===== SUPPLIED TEXT =====

We use a TrueType font (like Malgun Gothic) to render images of Hangul syllables and compute their bounding boxes. Each image is saved along with Jamo annotations in JSON.

generate_korean_chars.py

from PIL import Image, ImageDraw, ImageFont
import os
import json
from typing import Tuple, Dict
import numpy as np
def find_char_bounds(img_array):
    """Find the actual character boundaries in the image"""
    # Convert RGB to grayscale and then to binary (black and white)
    if len(img_array.shape) == 3:
        gray = np.mean(img_array, axis=2)
    else:
        gray = img_array
    
    # Find non-white pixels (assuming white background)
    y_nonzero, x_nonzero = np.nonzero(gray < 245)  # Allow some tolerance for anti-aliasing
    
    if len(x_nonzero) == 0 or len(y_nonzero) == 0:
        return None
    
    # Get bounds
    left = int(np.min(x_nonzero))
    right = int(np.max(x_nonzero))
    top = int(np.min(y_nonzero))
    bottom = int(np.max(y_nonzero))
    
    return left, top, right, bottom
def decompose_hangul(char: str) -> Tuple[str, str, str]:
    """Decompose a Hangul character into its Jamo components (초성, 중성, 종성)"""
    if len(char) != 1:
        raise ValueError("Input must be a single character")

=====

▸ **ACTIVITIES**
(1) Give back part of the Hangul rendering script word for word. Begin at the words "We use a TrueType" and stop after "(black and white)".
(2) Pick up the Hangul rendering script after its last line and keep writing it.
Leave the listing that follows out of this entirely.

===== DATA SUPPLIED =====

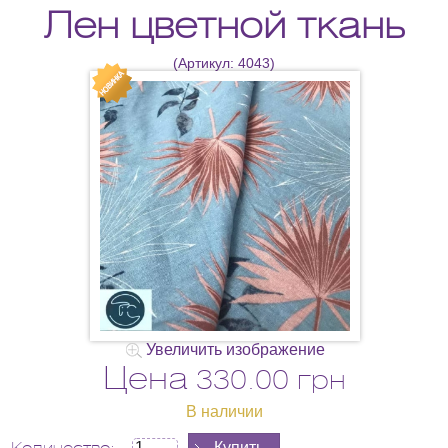
Лен цветной ткань
(Артикул:
4043
)
Увеличить изображение
Цена
330.00 грн
В наличии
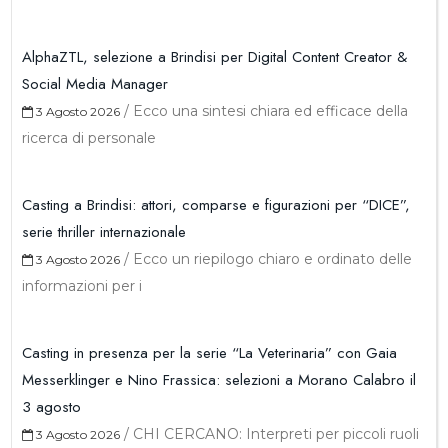
AlphaZTL, selezione a Brindisi per Digital Content Creator &
Social Media Manager
/
Ecco una sintesi chiara ed efficace della
3 Agosto 2026
ricerca di personale
Casting a Brindisi: attori, comparse e figurazioni per “DICE”,
serie thriller internazionale
/
Ecco un riepilogo chiaro e ordinato delle
3 Agosto 2026
informazioni per i
Casting in presenza per la serie “La Veterinaria” con Gaia
Messerklinger e Nino Frassica: selezioni a Morano Calabro il
3 agosto
/
CHI CERCANO: Interpreti per piccoli ruoli
3 Agosto 2026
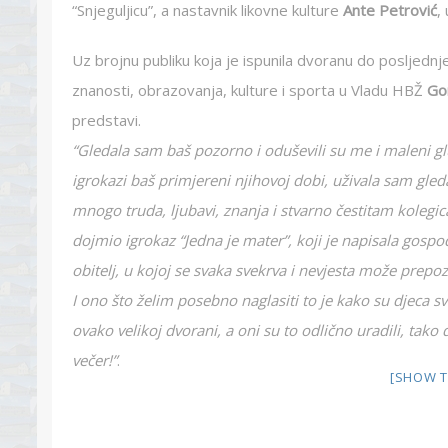
“Snjeguljicu”, a nastavnik likovne kulture
Ante Petrović
,
Uz brojnu publiku koja je ispunila dvoranu do posljednj
znanosti, obrazovanja, kulture i sporta u Vladu HBŽ
Go
predstavi.
“Gledala sam baš pozorno i oduševili su me i maleni glu
igrokazi baš primjereni njihovoj dobi, uživala sam gled
mnogo truda, ljubavi, znanja i stvarno čestitam kolegi
dojmio igrokaz “Jedna je mater”, koji je napisala gospo
obitelj, u kojoj se svaka svekrva i nevjesta može prepoz
I ono što želim posebno naglasiti to je kako su djeca sve 
ovako velikoj dvorani, a oni su to odlično uradili, tako 
večer!”
.
[SHOW T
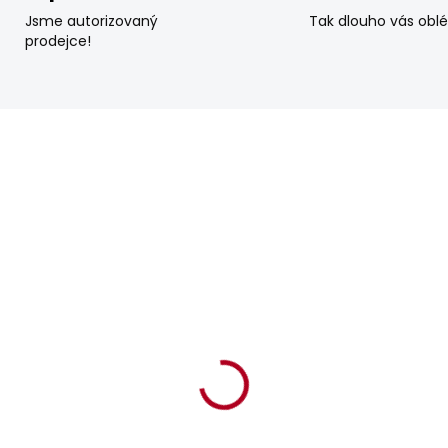
Jsme autorizovaný
Tak dlouho vás obl
prodejce!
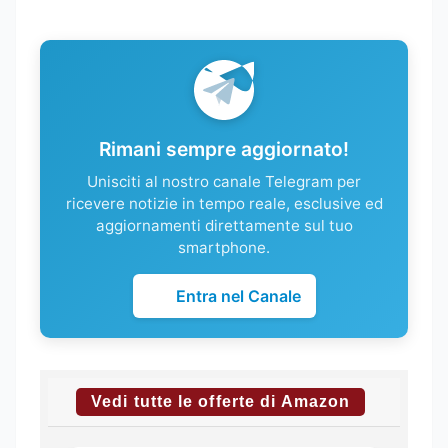
Rimani sempre aggiornato!
Unisciti al nostro canale Telegram per
ricevere notizie in tempo reale, esclusive ed
aggiornamenti direttamente sul tuo
smartphone.
Entra nel Canale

=====

▸ **RESULTS FOR EACH TASK**
(1)
We use a TrueType font (like Malgun Gothic) to render images of Hangul syllables and compute their bounding boxes. Each image is saved along with Jamo annotations in JSON.

generate_korean_chars.py

from PIL import Image, ImageDraw, ImageFont
import os
import json
from typing import Tuple, Dict
import numpy as np
def find_char_bounds(img_array):
    """Find the actual character boundaries in the image"""
    # Convert RGB to grayscale and then to binary (black and white)

(2)
    # Unicode values for Hangul characters
    HANGUL_BASE = 0xAC00
    HANGUL_END = 0xD7A3
    JAMO_START = 0x1100
    
    # Jamo arrays
    CHOSUNG = ['ㄱ', 'ㄲ', 'ㄴ', 'ㄷ', 'ㄸ', 'ㄹ', 'ㅁ', 'ㅂ', 'ㅃ', 'ㅅ', 'ㅆ', 'ㅇ', 'ㅈ', 'ㅉ', 'ㅊ', 'ㅋ', 'ㅌ', 'ㅍ', 'ㅎ']
    JUNGSUNG = ['ㅏ', 'ㅐ', 'ㅑ', 'ㅒ', 'ㅓ', 'ㅔ', 'ㅕ', 'ㅖ', 'ㅗ', 'ㅘ', 'ㅙ', 'ㅚ', 'ㅛ', 'ㅜ', 'ㅝ', 'ㅞ', 'ㅟ', 'ㅠ', 'ㅡ', 'ㅢ', 'ㅣ']
    JONGSUNG = [''] + ['ㄱ', 'ㄲ', 'ㄳ', 'ㄴ', 'ㄵ', 'ㄶ', 'ㄷ', 'ㄹ', 'ㄺ', 'ㄻ', 'ㄼ', 'ㄽ', 'ㄾ', 'ㄿ', 'ㅀ', 'ㅁ', 'ㅂ', 'ㅄ', 'ㅅ', 'ㅆ', 'ㅇ', 'ㅈ', 'ㅊ', 'ㅋ', 'ㅌ', 'ㅍ', 'ㅎ']
    
    # Check if the character is Hangul
    code = ord(char)
    if code < HANGUL_BASE or code > HANGUL_END:
        raise ValueError("Input must be a Hangul character")
    
    # Decompose
    relative_code = code - HANGUL_BASE
    cho_idx = relative_code // (21 * 28)
    jung_idx = (relative_code % (21 * 28)) // 28
    jong_idx = relative_code % 28
    
    return CHOSUNG[cho_idx], JUNGSUNG[jung_idx], JONGSUNG[jong_idx]
def generate_char_image(char: str, font_path: str, size: int = 64, bg_color: str = "white", fg_color: str = "black") -> Tuple[Image.Image, Tuple[int, int, int, int]]:
    """Generate an image of a character using the specified font and return its bounding box"""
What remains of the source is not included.